A aprovação da PLS pelo Senado também padece de fragorosa inconstitucionalidade, pois institui proibição de elegibilidade (hipótese de inelegibilidade) por acréscimo a lei ordinária, quando a Constituição, no artigo 14, § 9º, restringe a criação de casos de inelegibilidade à disciplina do quórum qualificado por lei complementar.

A aprovação não foi criticada. Pelo contrário, recebeu loas e aplausos. A comparação das manobras golpistas de 1964 com as táticas ditas democráticas conduz à conclusão de que não é a democracia brasileira que se está aperfeiçoando; os golpes e as tentativas de sufocá-la é que ficam cada vez mais requintados.

Em 1964 tomou-se o poder constituído rasgando-se a Constituição. "Destituído pela revolução, só a esta cabe ditar as normas e os processos de constituição do novo governo e atribuir-lhe os poderes ou os instrumentos jurídicos que lhe assegurem o exercício do Poder no exclusivo interesse do Pais." (Consideranda do AI 1/64)

Agora as táticas buscam justificativa dentro a própria Constituição, começando pela afirmação de que o princípio da presunção de inocência somente se aplica ao processo penal. Nos demais portanto, tais como nos de improbidade administrativa, o réu já poderá ser punido antecipadamente com a vedação de sua inelegibilidade, caso o Projeto de Lei seja aprovado também pela Câmara Federal.

Olvida-se que a única razão de ser do processo como instrumento sustentado por garantias para a solução de conflitos de interesses é a obtenção de uma decisão final que somente se consolidará de modo imutável (coisa julgada), após esgotadas todas as vias da estrutura judiciária em que esta discussão ainda é possível. Não fosse assim, a decisão unilateral, tomada de pronto por uma única autoridade que jamais se equivocaria, seria suficiente, além de ser mais rápida e efetiva. Voltaria o tempo das dinastias medievais católicas em que, por dogma irrevogável, se aceitava que o rei jamais erra; o súdito é que não tem capacidade suficiente para entender a grandeza da decisão do soberano.

A par da inconstitucionalidade formal, o conteúdo da PLS chama a atenção pela vagueza e abstração. Quando considera que devem ser inelegíveis os que não comprovam "idoneidade moral e reputação ilibada."

No mesmo sentido, o artigo 10 do AI-1, publicado no DOU em 9 de abril de 1964 previa que "no interesse da paz e da honra nacional, e sem as limitações previstas na Constituição, os Comandantes-em-Chefe, que editam o presente Ato, poderão suspender os direitos políticos pelo prazo de dez anos e cassar mandatos legislativos federais, estaduais e municipais, excluída a apreciação judicial desses atos."

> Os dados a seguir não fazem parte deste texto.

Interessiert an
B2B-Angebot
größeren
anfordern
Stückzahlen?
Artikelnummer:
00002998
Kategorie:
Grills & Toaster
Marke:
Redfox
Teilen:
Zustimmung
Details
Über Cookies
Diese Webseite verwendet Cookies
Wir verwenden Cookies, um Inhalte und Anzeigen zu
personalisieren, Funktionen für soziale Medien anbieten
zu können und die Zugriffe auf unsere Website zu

A imprecisão da previsão legal de vedação de conduta abre espaço para a insegurança jurídica, pois deixa ao alvedrio do aplicador da lei amplo espaço para que transite decidindo se quer ou não tornar o réu inelegível. A vontade pessoal do julgador ganha então dimensão maior do que os direitos individuais podem permitir.

O discurso de preservação da moralidade já autorizou e continua autorizando golpes de Estado. O de 1964 ao arrepio da Constituição. Os de hoje, dentro da Constituição. O golpe agora é institucional, mais discreto e arriscado para a democracia do que o anterior.

Fernando Gustavo Knoerr é mestre e doutor em Direito do Estado pela UFPR. É coordenador-geral do curso de Direito da Opet.